Népal : deux jours d’insurrection17/09/20252025Journal/medias/journalnumero/images/2025/09/une_2981-c.jpg.445x577_q85_box-0%2C0%2C1271%2C1649_crop_detail.jpg

Dans le monde

Népal

deux jours d’insurrection

Les 8 et 9 septembre, le Népal a connu de véritables journées révolutionnaires à Katmandou et dans tout le pays, mettant à mal le pouvoir en place.

Tout a commencé par un décret gouvernemental du 4 septembre qui restreignait et mettait sous contrôle les différents médias sociaux utilisés dans le pays, Whatsapp, Facebook et autres. En effet, sur ceux-ci se développaient des dénonciations de la corruption. Généralisée dans le pays, elle se marque par l’affichage sans complexe des enfants de la couche privilégiée au pouvoir, dans des orgies, bouteilles de champagne à la main, dans ce pays de 30 millions d’habitants marqué par la misère. Le pouvoir, dirigé depuis 2008 par le Parti communiste marxiste-léniniste (maoïste), pensait qu’il pouvait tout se permettre, tant la situation était calme et sous contrôle.

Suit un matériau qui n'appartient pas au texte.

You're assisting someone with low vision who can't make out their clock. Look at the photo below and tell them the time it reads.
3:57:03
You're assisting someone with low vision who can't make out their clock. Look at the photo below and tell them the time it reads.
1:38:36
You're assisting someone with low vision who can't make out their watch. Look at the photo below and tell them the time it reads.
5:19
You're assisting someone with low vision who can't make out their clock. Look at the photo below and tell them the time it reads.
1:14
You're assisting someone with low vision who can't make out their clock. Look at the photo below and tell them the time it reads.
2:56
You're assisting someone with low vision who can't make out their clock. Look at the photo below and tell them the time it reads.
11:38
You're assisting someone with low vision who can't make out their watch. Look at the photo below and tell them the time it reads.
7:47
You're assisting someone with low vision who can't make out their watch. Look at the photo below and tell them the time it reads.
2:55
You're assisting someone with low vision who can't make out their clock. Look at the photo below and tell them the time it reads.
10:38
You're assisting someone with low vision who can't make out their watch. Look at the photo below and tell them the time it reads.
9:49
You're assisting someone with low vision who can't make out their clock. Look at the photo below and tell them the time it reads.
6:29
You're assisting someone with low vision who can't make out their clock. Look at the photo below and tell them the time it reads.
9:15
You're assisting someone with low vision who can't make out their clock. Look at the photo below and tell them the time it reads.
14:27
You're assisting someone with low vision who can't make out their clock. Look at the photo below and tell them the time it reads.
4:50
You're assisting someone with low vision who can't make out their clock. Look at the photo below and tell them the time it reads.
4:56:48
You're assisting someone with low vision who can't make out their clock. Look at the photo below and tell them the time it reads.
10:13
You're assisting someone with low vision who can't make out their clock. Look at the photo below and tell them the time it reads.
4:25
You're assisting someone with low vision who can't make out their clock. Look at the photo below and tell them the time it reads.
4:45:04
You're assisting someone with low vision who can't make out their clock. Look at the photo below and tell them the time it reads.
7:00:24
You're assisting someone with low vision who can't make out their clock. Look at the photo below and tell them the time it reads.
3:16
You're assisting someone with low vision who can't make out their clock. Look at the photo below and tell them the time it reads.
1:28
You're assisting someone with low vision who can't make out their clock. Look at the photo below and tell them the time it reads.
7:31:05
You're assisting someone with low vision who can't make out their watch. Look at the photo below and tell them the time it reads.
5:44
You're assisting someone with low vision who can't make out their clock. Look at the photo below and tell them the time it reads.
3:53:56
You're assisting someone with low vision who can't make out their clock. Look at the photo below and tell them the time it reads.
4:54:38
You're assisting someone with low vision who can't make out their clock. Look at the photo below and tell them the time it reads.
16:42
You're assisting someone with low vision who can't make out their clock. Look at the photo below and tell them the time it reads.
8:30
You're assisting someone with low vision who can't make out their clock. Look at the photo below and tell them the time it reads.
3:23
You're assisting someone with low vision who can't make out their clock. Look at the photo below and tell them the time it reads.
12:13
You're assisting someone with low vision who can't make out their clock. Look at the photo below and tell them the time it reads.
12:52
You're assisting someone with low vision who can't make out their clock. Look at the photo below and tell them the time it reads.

Cette mesure d’interdiction a été reçue par les masses populaires et la jeunesse comme la provocation de trop. La classe ouvrière du Népal est d’abord composée de millions de travailleurs qui, dispersés à travers le monde entier, permettent à leur famille, avec qui le seul contact se fait par ces réseaux sociaux, de survivre un peu mieux. Et puis, pour la grande majorité des Népalais, qui vit dans les campagnes, les réseaux sociaux sont le seul moyen de communication, en particulier avec leurs enfants. Tout cela alors que les tenants du pouvoir, le Parti communiste et son allié le Parti du congrès, ont mille fois montré qu’ils gouvernaient contre les pauvres et pour les riches et les nantis et étaient gangrénés par la corruption.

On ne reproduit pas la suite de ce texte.